● Exercise instructions:
(a) In the blog entries, which day of the writer's cycle does the February 16 entry mention?
(b) Reproduce a passage of the blog entries word for word, beginning at the words "I have always" and stopping after "idea.  So I did.".
(c) For each statement, say whether it agrees with the blog entries, and quote the words that decide it: (i) The pregnancy test described in the February 18 entry came back positive. (ii) The writer's husband thought taking both tests was a good idea. (iii) The Leap Day entry reports a positive pregnancy test.

● Document extract:
════

Monday, February 29, 2016

Happy Leap Day!

I have always loved the idea of leap year, so I thought I'd throw in a small update on this fun, special day. No signs; of either a period (except some minor PMS symptoms, perhaps) or of a positive pregnancy test.  So yeah, I am still wandering around in a land of uncertainty. Fun. 


Thursday, February 18, 2016

Mixed Signals

So yesterday, I was all out of sorts, so my friend suggested I take a pregnancy test and an ovulation test kit, since I'm not regular. In theory, these random symptoms I might be feeling (see: hypochondriac) could be from either ovulating or pregnancy.

I mentioned my thoughts to my husband and he was convinced that taking both tests would be a good idea.  So I did.

Drum roll, please .... and ...

It was a negative pregnancy test, but a faint positive ovulation test.  So, in theory, I could be building up to ovulating, or I could be coming down from ovulating.  In theory, my five week cycle would mean that I should test again in one week, and that my hormones might be coming down from ovulating.  The last theory, is that a ovulation predictor kit can potentially detect pregnancy ... so basically all of the options are open.

Can you see what I mean about mixed signals?  So I will be doing a couple more ovulation tests, to see if I am about to ovulate, and I will probably test in a week to see if I am pregnant ... fingers crossed!









(Also, feel free to ignore the crazy lady over here ... haha.  I just needed to vent out all my anxiety and nervousness)

Tuesday, February 16, 2016

On the Brink

So, I feel like there is a huge weight bearing down on me. I am on day 27 of my cycle, and that means that I am only a day or two away from starting a new testing cycle (a test a week or so, until my period makes an appearance).  There is a lot riding on this cycle.

════

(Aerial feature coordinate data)

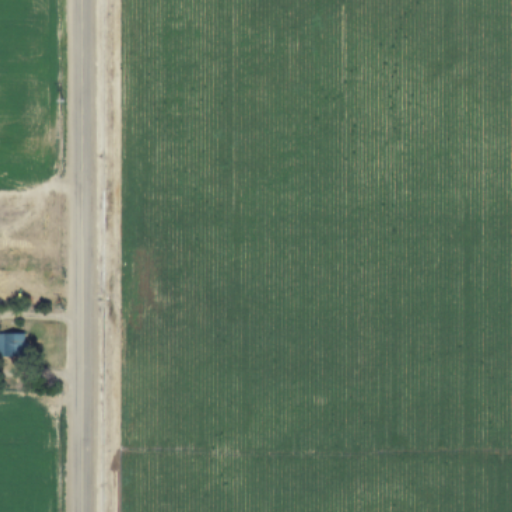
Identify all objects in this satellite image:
road: (83, 256)
crop: (307, 256)
road: (41, 317)
building: (11, 344)
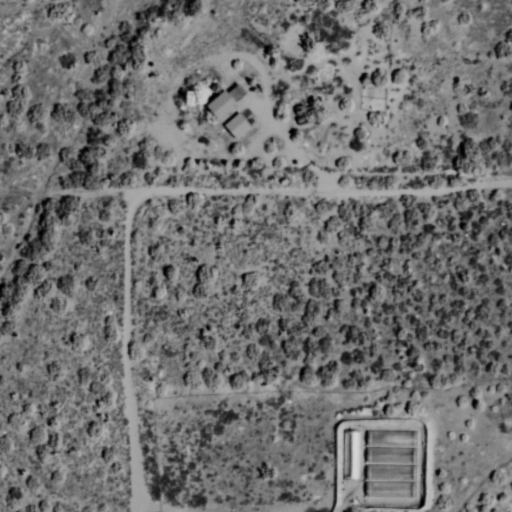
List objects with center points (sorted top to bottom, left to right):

════

● Solutions for each task:
(a) Day 27.

(b)
I have always loved the idea of leap year, so I thought I'd throw in a small update on this fun, special day. No signs; of either a period (except some minor PMS symptoms, perhaps) or of a positive pregnancy test.  So yeah, I am still wandering around in a land of uncertainty. Fun. 


Thursday, February 18, 2016

Mixed Signals

So yesterday, I was all out of sorts, so my friend suggested I take a pregnancy test and an ovulation test kit, since I'm not regular. In theory, these random symptoms I might be feeling (see: hypochondriac) could be from either ovulating or pregnancy.

I mentioned my thoughts to my husband and he was convinced that taking both tests would be a good idea.  So I did.

(c)
(i) No: "It was a negative pregnancy test, but a faint positive ovulation test."
(ii) Yes: "he was convinced that taking both tests would be a good idea."
(iii) No: "No signs; of either a period (except some minor PMS symptoms, perhaps) or of a positive pregnancy test."